Autant on a revu les deux premiers Creed de Ryan Coogler un bon paquet de fois, autant c’était la première fois que l’on jetait un œil sur Creed III après sa sortie il y a trois ans (qui ne nous avait pas laissé un souvenir glorieux, voir notre critique). On a donc profité du fait que le film cartonne depuis son arrivée sur Netflix, en se plaçant sur le podium du top 10 (ses deux prédécesseurs y figurent également), pour tenter une séance de rattrapage et comprendre les raisons de notre désamour.
Pour rappel, il s’agit de la première réalisation de Michael B. Jordan, devenu depuis lauréat d’un Oscar, qui renfile les gants sans la présence de Sylvester Stallone, suite à des conflits avec l’un des producteurs. Quant à Ryan Coogler, il est resté dans les parages pour superviser le scénario. Sur le papier, en tant que gros fan de la licence Rocky et de celle-ci, on signait les yeux fermés.
Dans ce troisième opus, Adonis Creed a désormais atteint le sommet de la boxe. Il se retire avec femme, enfant et vie luxueuse. Jusqu’au jour où Damian Anderson (Jonathan Majors), un ami d’enfance, refait surface après plusieurs années en prison. Il espère encore accomplir son rêve, devenir champion du monde de boxe. Mais les blessures passées vont mener les deux hommes à s’affronter sur le ring.
Pourquoi le film se trompe d’antagoniste ?
Si Rocky a toujours eu des antagonistes iconiques pendant au moins quatre volets, Creed a choisi l’exact opposé. Non pas qu’il y ait des adversaires fades (et encore que), mais parce que l’objectif de ces films n’a jamais été de jouer au gentil et au méchant, c’était d’écrire son personnage. Dans le premier long-métrage, Creed affronte son nom. Dans le second, il confronte cet héritage tout en humanisant l’adversaire comme jamais film des deux sagas confondues ne l’aura fait. Dans le troisième, c’est son passé qui frappe à sa porte. L’ennemi n’a pas de visage sauf celui de notre héros dans le miroir.

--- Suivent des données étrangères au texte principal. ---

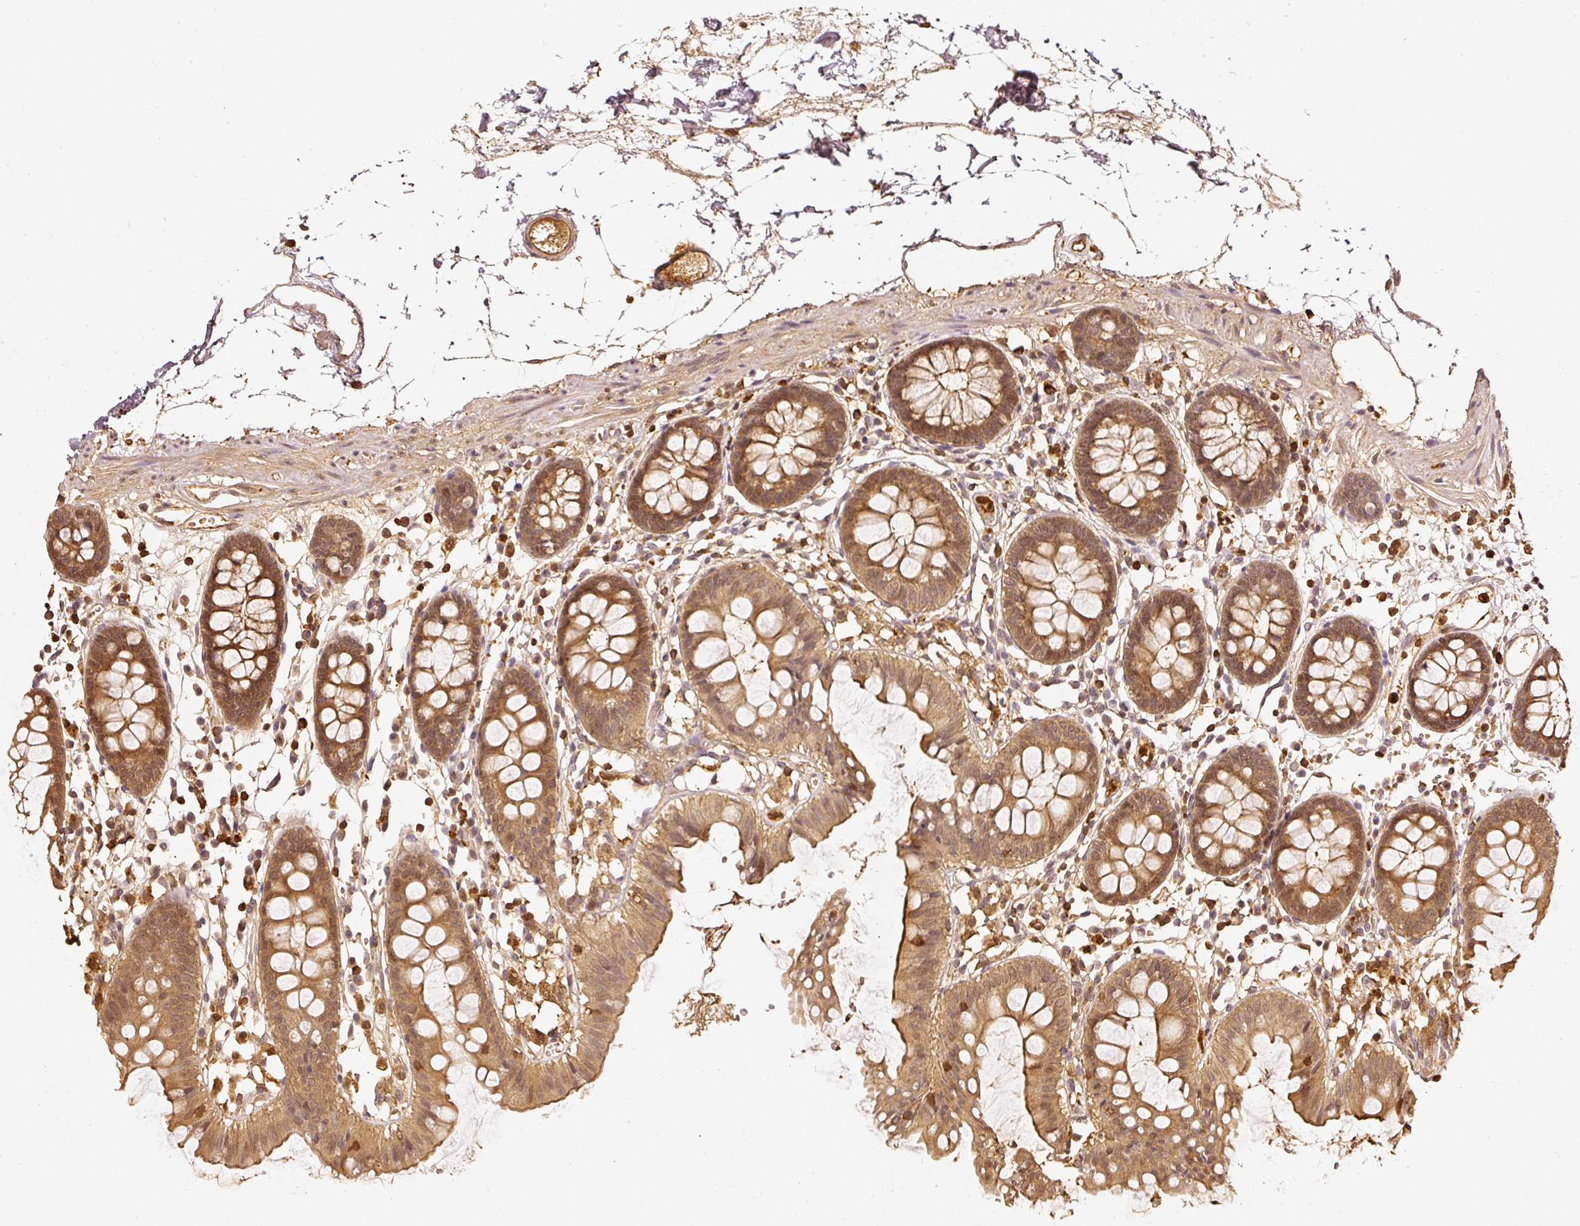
{"staining": {"intensity": "moderate", "quantity": ">75%", "location": "cytoplasmic/membranous"}, "tissue": "colon", "cell_type": "Endothelial cells", "image_type": "normal", "snomed": [{"axis": "morphology", "description": "Normal tissue, NOS"}, {"axis": "topography", "description": "Colon"}], "caption": "Moderate cytoplasmic/membranous expression for a protein is present in about >75% of endothelial cells of unremarkable colon using immunohistochemistry.", "gene": "PFN1", "patient": {"sex": "female", "age": 84}}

Même lorsque Rocky touche au luxe, il y a toujours eu une sorte d’humilité, par ses proches notamment, comme s’il était cet éternel outsider, y compris au sommet. Creed 3 crée une forme de détachement envers Adonis puisqu’il a littéralement tout. On n’est plus chez le gamin qui veut se faire un nom et rien que dans le jeu de Michael B. Jordan, il y a une sorte de distance prise avec cet autrefois sans gloire. Si on lance ce troisième film sans voir les précédents, on aurait bien du mal à s’attacher à lui, trop parfait pour être vrai. On ne lui en veut pas d’avoir réussi, mais d’avoir la réussite ostensible, presque vantarde.
De l’autre côté, Damian est un gars qui a tout perdu après avoir voulu protéger son ami. Il revient avec un infime espoir que ce dernier pourrait l’aider à accomplir son rêve. Dans le premier acte du long-métrage, Damian est touchant, un pauvre type à la rue qui n’aura jamais sa chance pour le titre sans un coup de pouce du destin. Il est l’outsider, il est Rocky. Mais malgré le potentiel du bonhomme, on sent bien qu’Adonis y répond par obligation, par pitié, comme s’il préférait glisser ce passé sous le tapis.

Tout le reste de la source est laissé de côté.